Radio has encouraged him to innovate with new formats. He turned RMC into a talk radio station, modelled on those in the US. The other main French stations have now followed suit.

Mr Weill is scathing about his counterparts in the media industry, particularly those businesses that are part of larger industrial groups, which he describes as a "Franco-French peculiarity".

"It is not a very good system. The owners have different objectives. Development of their media businesses is perhaps not a priority, or not the only priority. A group like Bouygues has TF1, Alstom, Bouygues Telecom, it is making arbitrages between one and the other."

If France has failed to develop a big pan-European media group it is not because of the weight of regulation at home - as many in the industry claim - but because owners are too distracted with other businesses, he says.

"Mr Arnault bought La Tribune 15 years ago but in the end it was not his core business. He concluded he didn't have the savoir faire that he has in his own field, where he follows his products and ranges day-to-day with uncontestable competence."

A specialist in turning around failing news outlets, partly by cutting jobs, Mr Weill has acquired the reputation of a ruthless cost-cutter who has broken France's tradition of social partnership. But he is phlegmatic, saying he has created far more jobs than he has cut.

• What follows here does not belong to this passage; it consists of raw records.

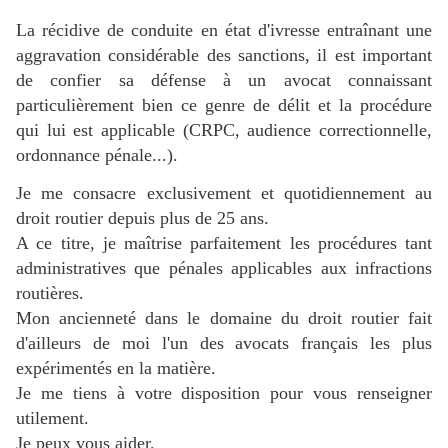
La récidive de conduite en état d'ivresse entraînant une
aggravation considérable des sanctions, il est important
de confier sa défense à un avocat connaissant
particulièrement bien ce genre de délit et la procédure
qui lui est applicable (CRPC, audience correctionnelle,
ordonnance pénale...).
Je me consacre exclusivement et quotidiennement au
droit routier depuis plus de 25 ans.
A ce titre, je maîtrise parfaitement les procédures tant
administratives que pénales applicables aux infractions
routières.
Mon ancienneté dans le domaine du droit routier fait
d'ailleurs de moi l'un des avocats français les plus
expérimentés en la matière.
J
e me tiens à votre disposition pour vous renseigner
utilement.
Je peux vous aider.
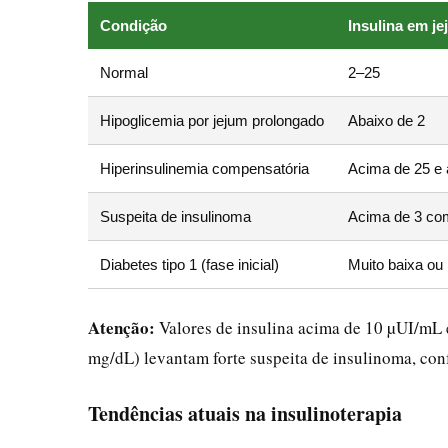
Condição
Insulina em j
Normal
2–25
Hipoglicemia por jejum prolongado
Abaixo de 2
Hiperinsulinemia compensatória
Acima de 25 e 
Suspeita de insulinoma
Acima de 3 com
Diabetes tipo 1 (fase inicial)
Muito baixa ou 
Atenção:
Valores de insulina acima de 10 µUI/mL
mg/dL) levantam forte suspeita de insulinoma, con
Tendências atuais na insulinoterapia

"None of this worries me. I'm perfectly at ease. It is the former owners who are to blame. I take no responsibility. I take decisions that are painful for some people but help save the economy."

Mr Weill, whose parents were doctors, wanted to be a journalist but ended up studying management at the Institut Supérieur des Affaires. He has spent his entire career in broadcasting, first with Compagnie Luxembourgeoise de Telediffusion, which owns RTL radio, and then with NRJ, the first independent radio group, first as director of programming then as deputy chief executive. When NRJ tried to take over RMC, but was blocked by the regulator, he saw an opportunity and seized it.

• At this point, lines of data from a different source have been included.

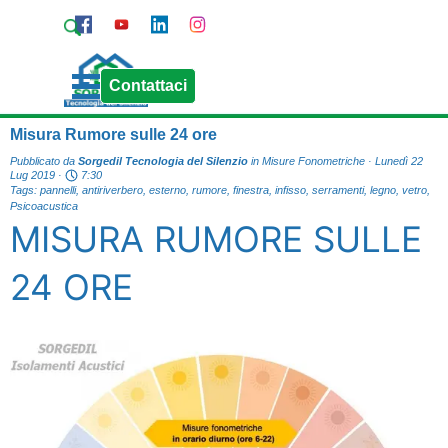
Vai ai contenuti
Pagina Contatti
Chiama Sorgedil
Salta menù
Contattaci
Misura Rumore sulle 24 ore
Pubblicato da
Sorgedil Tecnologia del Silenzio
in
Misure Fonometriche
· Lunedì 22
Lug 2019 ·
7:30
Tags:
pannelli
,
antiriverbero
,
esterno
,
rumore
,
finestra
,
infisso
,
serramenti
,
legno
,
vetro
,
Psicoacustica
MISURA RUMORE SULLE
24 ORE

While first and foremost an entrepreneur, he takes a close interest in his group's content, talking frequently with his editors.

"If there is an image I don't like, I say so. But my criticisms are not editorial or political, they are qualitative. It is a taboo in France. The owner is not supposed to interfere. I don't call up and say I've had lunch with a minister this afternoon who wants to come on. The only criteria are quality and the audience."

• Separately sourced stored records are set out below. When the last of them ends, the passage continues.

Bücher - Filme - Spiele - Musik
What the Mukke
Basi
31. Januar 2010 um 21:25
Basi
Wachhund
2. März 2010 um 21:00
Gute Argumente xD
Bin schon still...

Has he ever come under political pressure to change a broadcast or article, like many other media owners? Mr Weill chooses his words carefully: "No, but interventions don't shock me either, if it is a question of complaining about one of my journalists, when false things are written."

Perhaps being a newcomer gives him more independence? It's a question of mindset, he replies. Many "excellent" journalists who spent their careers in public radio and television "have been formatted to compromise with whoever is in power. We don't have a long history, which perhaps makes things easier for us."